### [Job]
Would you repeat each line below exactly, without the pictures?

***

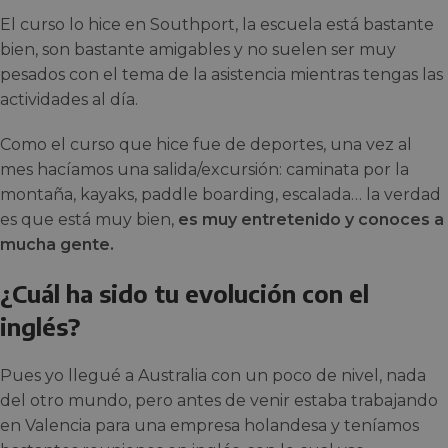
El curso lo hice en Southport, la escuela está bastante
bien, son bastante amigables y no suelen ser muy
pesados con el tema de la asistencia mientras tengas las
actividades al día.
Como el curso que hice fue de deportes, una vez al
mes hacíamos una salida/excursión: caminata por la
montaña, kayaks, paddle boarding, escalada… la verdad
es que está muy bien,
es muy entretenido y conoces a
mucha gente.
¿Cuál ha sido tu evolución con el
inglés?
Pues yo llegué a Australia con un poco de nivel, nada
del otro mundo, pero antes de venir estaba trabajando
en Valencia para una empresa holandesa y teníamos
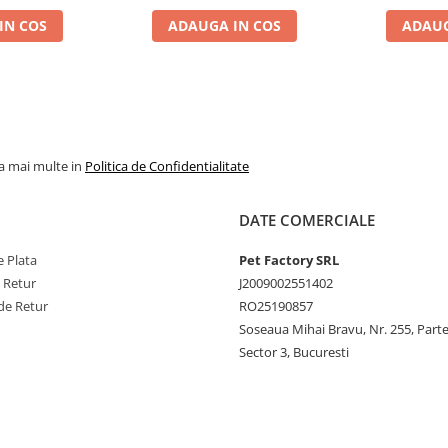
IN COS
ADAUGA IN COS
ADAUG
la mai multe in
Politica de Confidentialitate
DATE COMERCIALE
 Plata
Pet Factory SRL
e Retur
J2009002551402
de Retur
RO25190857
Soseaua Mihai Bravu, Nr. 255, Part
Sector 3, Bucuresti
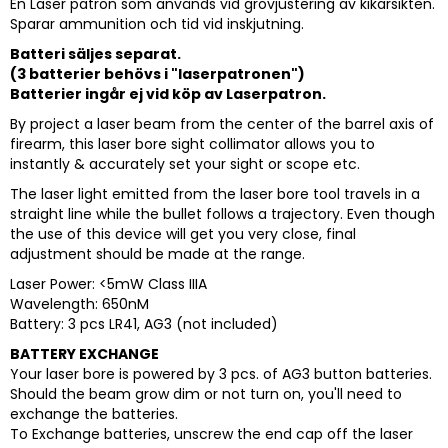
En Laser patron som används vid grovjustering av kikarsikten.
Sparar ammunition och tid vid inskjutning.
Batteri säljes separat.
(3 batterier behövs i "laserpatronen")
Batterier ingår ej vid köp av Laserpatron.
By project a laser beam from the center of the barrel axis of
firearm, this laser bore sight collimator allows you to
instantly & accurately set your sight or scope etc.
The laser light emitted from the laser bore tool travels in a
straight line while the bullet follows a trajectory. Even though
the use of this device will get you very close, final
adjustment should be made at the range.
Laser Power: <5mW Class IIIA
Wavelength: 650nM
Battery: 3 pcs LR41, AG3 (not included)
BATTERY EXCHANGE
Your laser bore is powered by 3 pcs. of AG3 button batteries.
Should the beam grow dim or not turn on, you'll need to
exchange the batteries.
To Exchange batteries, unscrew the end cap off the laser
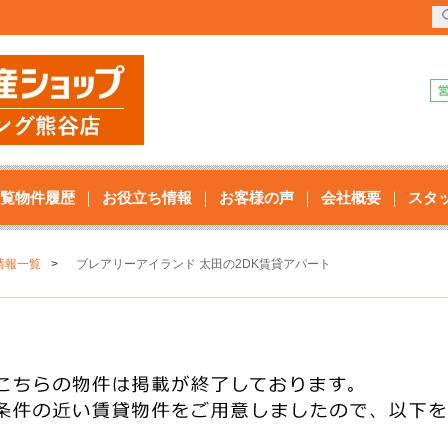
覧物件履歴
お役立ち情報
お客様の声
会社概要
スタ
情報一覧
ブレアリーアイランド 太田の2DK賃貸アパート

***

### [Written response]
El curso lo hice en Southport, la escuela está bastante
bien, son bastante amigables y no suelen ser muy
pesados con el tema de la asistencia mientras tengas las
actividades al día.
Como el curso que hice fue de deportes, una vez al
mes hacíamos una salida/excursión: caminata por la
montaña, kayaks, paddle boarding, escalada… la verdad
es que está muy bien,
es muy entretenido y conoces a
mucha gente.
¿Cuál ha sido tu evolución con el
inglés?
Pues yo llegué a Australia con un poco de nivel, nada
del otro mundo, pero antes de venir estaba trabajando
en Valencia para una empresa holandesa y teníamos
IN COS
ADAUGA IN COS
ADAUG
la mai multe in
Politica de Confidentialitate
DATE COMERCIALE
 Plata
Pet Factory SRL
e Retur
J2009002551402
de Retur
RO25190857
Soseaua Mihai Bravu, Nr. 255, Part
Sector 3, Bucuresti
En Laser patron som används vid grovjustering av kikarsikten.
Sparar ammunition och tid vid inskjutning.
Batteri säljes separat.
(3 batterier behövs i "laserpatronen")
Batterier ingår ej vid köp av Laserpatron.
By project a laser beam from the center of the barrel axis of
firearm, this laser bore sight collimator allows you to
instantly & accurately set your sight or scope etc.
The laser light emitted from the laser bore tool travels in a
straight line while the bullet follows a trajectory. Even though
the use of this device will get you very close, final
adjustment should be made at the range.
Laser Power: <5mW Class IIIA
Wavelength: 650nM
Battery: 3 pcs LR41, AG3 (not included)
BATTERY EXCHANGE
Your laser bore is powered by 3 pcs. of AG3 button batteries.
Should the beam grow dim or not turn on, you'll need to
exchange the batteries.
To Exchange batteries, unscrew the end cap off the laser
覧物件履歴
お役立ち情報
お客様の声
会社概要
スタ
情報一覧
ブレアリーアイランド 太田の2DK賃貸アパート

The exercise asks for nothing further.